Je trouve la chose curieuse : quels que soient les gains de productivité que l'on puisse rêver, il est d'une absolue évidence que jamais la dette américaine ne pourra être remboursée, et pourtant, il se trouve chaque jour de nouveaux prêteurs pour la faire grossir et rendre ainsi encore plus certaine l'insolvabilité de leur débiteur (en droit, c'est là le délit désigné sous le nom de « soutien abusif » qui, tiens, ne s'applique pas aux gouvernements qui l'ont promulgué…).

Délaissant le franc pillage de jadis, l'Empire s'est converti à l'escroquerie (moins visible par sa sophistication, et qui recueille, dans un premier temps, la complicité de victimes appâtées par des espoirs de gain rapide) ; William Bonner la démasque et la dénude ; il ne nous dit pas, ne prétendant être devin (et il a trop d'humour pour endosser cet habit), combien de temps encore elle peut durer – mais il nous donne de précieux conseils pour nous éviter d'être ruinés par son inéluctable chute.

Car, égyptien ou mexicain, autrichien ou maurya, les empires meurent, et nous aimerions savoir pourquoi, que nous soit apportée une réponse autre qu'un peu utile « Tout s'use », ou du moins, s'il n'existe pas d'autre réponse, qu'il nous soit montré comment ces monumentales constructions humaines se sont usées.

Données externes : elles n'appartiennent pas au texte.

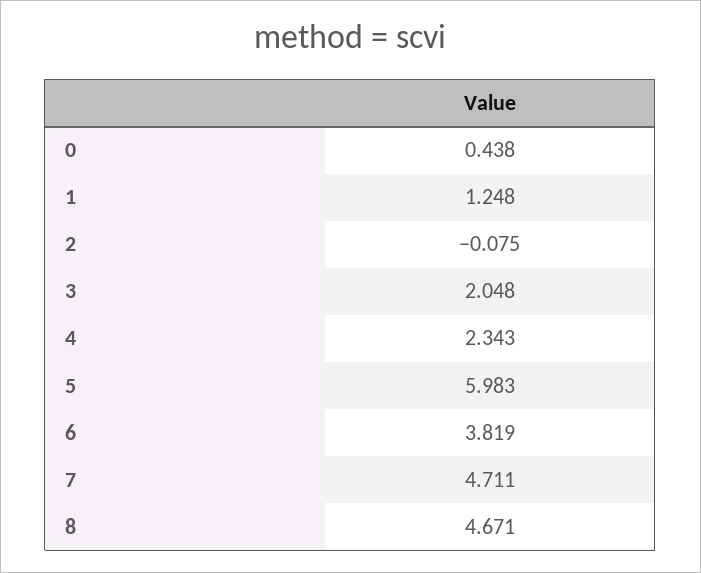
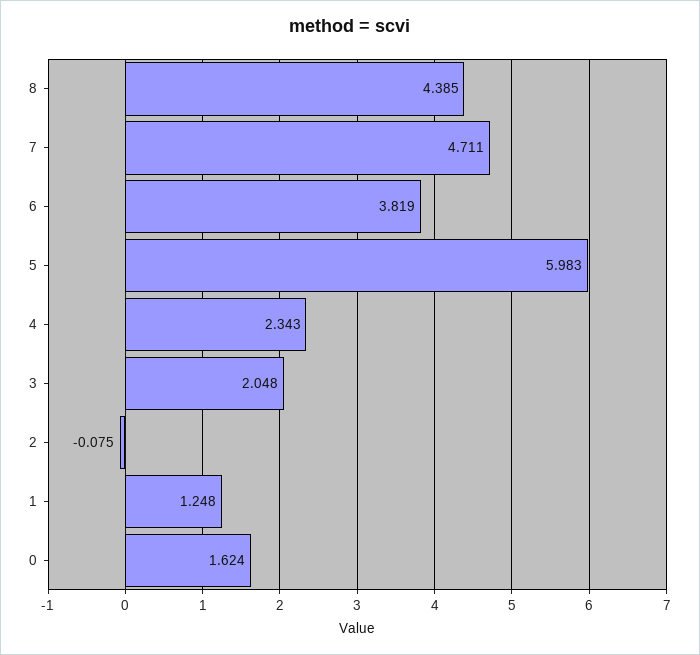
0: 0.438 -> 1.624
8: 4.671 -> 4.385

Reprenant un sujet largement traité depuis Gibbon mais disposant d'une plus vaste information, Ramsay MacMullen, qui est sans aucun doute le meilleur historien actuel de la période, nous propose une analyse neuve de l'effondrement de l'Empire romain dans « Le déclin de Rome et la corruption du pouvoir » http://www.lesbelleslettres.com/livre/?GCOI=22510100073830&amp;CFID=660957&amp;CFTOKEN=23012541 (que j'avais cité trop brièvement dans ma première chronique) et nous offre un comment, à défaut de l'impossible pourquoi (Momigliano : « En dernière analyse, Rome tomba parce qu'elle fut conquise »…). Il examine également avec une grande précision, et sans se départir d'une nécessaire prudence, l'état de chaque province au moment du « déclin » et de la « chute » et nous fait découvrir, à nous, victimes d'une périodisation qui remplace les lentes transitions par d'imaginaires ruptures, que ce déclin et cette chute furent, en bien des lieux, des temps de prospérité – les empires s'écroulent, et nombreux sont leurs sujets qui n'en remarquent pas la disparition.

Michel Desgranges
Président des Editions « Les Belles Lettres »
Correspondance Polémia
13/06/06

PS. Les citations de Jefferson sont extraites de ses « Ecrits politiques » <http://www.lesbelleslettres.com/livre/?GCOI=22510100234870&amp;CFID=660957&amp;CFTOKEN=23012541> ; j'en conseille vivement la lecture pour accompagner la synthèse de William Bonner ; elle permet de contempler le gouffre qui sépare les intentions des Fondateurs de la République américaine avec ce que celle-ci est devenue. (Benjamin Franklin, prémonitoire : « Nous vous léguons donc une République, si vous parvenez à la garder. »)

NB. Pour qui souhaite se donner le plaisir de lire les analyses quotidiennes de William Bonner, fondateur et dirigeant de l'un des premiers groupes mondiaux d'information financière, il les trouvera, en anglais, sur <http://www.dailyreckoning.com/>, adaptation française sur : <http://www.la-chronique-agora.com/>

William Bonner & A. Wiggin, « L'Empire des dettes », Editions « Les Belles Lettres », mai 2006, 397 p.